Starter | x87 | SSE2 | AVX | AVX2 | *_64 |
---|---|---|---|---|---|
S3 | 199 | 23 | 24 | 74 | 23 |
S9 | 206 | 50 | 48 | 47 | 30 |
I have isolated the small code fragments that differ from S3 between AVX and AVX2 on x86 codegen but cannot see why one should be so much worse than the other. I'm also a bit amazed that S9 is quite so fast (and timing stable). x64 code is consistent and faster so I remain puzzled by it. I ran into it again through generating x87 trig code for the other question.
This is the much faster AVX code for S3 from sincos (no FMA)
call ___libm_sse2_sincos_ (0BF7D50h)
vshufpd xmm1,xmm0,xmm0,1
vmulsd xmm1,xmm1,mmword ptr [e]
vmulsd xmm0,xmm0,mmword ptr [e]
vaddsd xmm1,xmm1,mmword ptr [__real@3ff0000000000000 (0BFBFB8h)]
vmulsd xmm0,xmm1,xmm0
vaddsd xmm0,xmm0,mmword ptr [M]
vmovsd qword ptr [esp],xmm0
fld qword ptr [esp]
And this is the slow S3 code from AVX2 using FMA apparently badly. I don't understand why.
call ___libm_sse2_sincos_ (0672600h)
vmovsd xmm2,qword ptr [e]
vpermilpd xmm1,xmm0,1
vfmadd213sd xmm2,xmm1,mmword ptr [__real@3ff0000000000000 (0676F50h)]
vmulsd xmm0,xmm0,mmword ptr [e]
vfmadd213sd xmm0,xmm2,mmword ptr [M]
vmovsd qword ptr [esp],xmm0
fld qword ptr [esp] 2022
Why is the AVX2 code so much slower than AVX/SSE2 and why does it only happen for x86 code?
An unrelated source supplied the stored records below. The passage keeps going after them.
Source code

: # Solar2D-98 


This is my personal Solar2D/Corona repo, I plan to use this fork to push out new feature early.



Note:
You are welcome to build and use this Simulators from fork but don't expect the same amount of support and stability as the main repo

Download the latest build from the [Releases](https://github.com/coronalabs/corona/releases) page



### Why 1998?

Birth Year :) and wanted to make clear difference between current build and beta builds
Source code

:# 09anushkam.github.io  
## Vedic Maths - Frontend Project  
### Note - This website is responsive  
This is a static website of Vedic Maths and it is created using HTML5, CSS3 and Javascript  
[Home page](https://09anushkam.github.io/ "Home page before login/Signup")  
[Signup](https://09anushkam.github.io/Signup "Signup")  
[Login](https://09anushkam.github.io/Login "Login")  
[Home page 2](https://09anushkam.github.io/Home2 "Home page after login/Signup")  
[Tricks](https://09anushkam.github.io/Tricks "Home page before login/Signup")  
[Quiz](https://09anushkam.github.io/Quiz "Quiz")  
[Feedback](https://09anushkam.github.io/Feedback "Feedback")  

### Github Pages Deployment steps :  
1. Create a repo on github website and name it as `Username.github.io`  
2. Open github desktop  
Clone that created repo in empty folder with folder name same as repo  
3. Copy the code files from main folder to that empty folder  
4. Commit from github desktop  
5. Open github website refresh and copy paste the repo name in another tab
I'd be interested in suggestions for avoiding this sort of odd slowdown where shorter smarter code from an improved instruction set might result in worse performance. It seems to be much less of a problem with x64 code generation which might hint at it possibly being related to the old x86 linkage convention of returning FP results in ST(0).
It seems to be associated with transcendental library function calls but that may just be a sampling bias on my part.
Thanks for any enlightenment.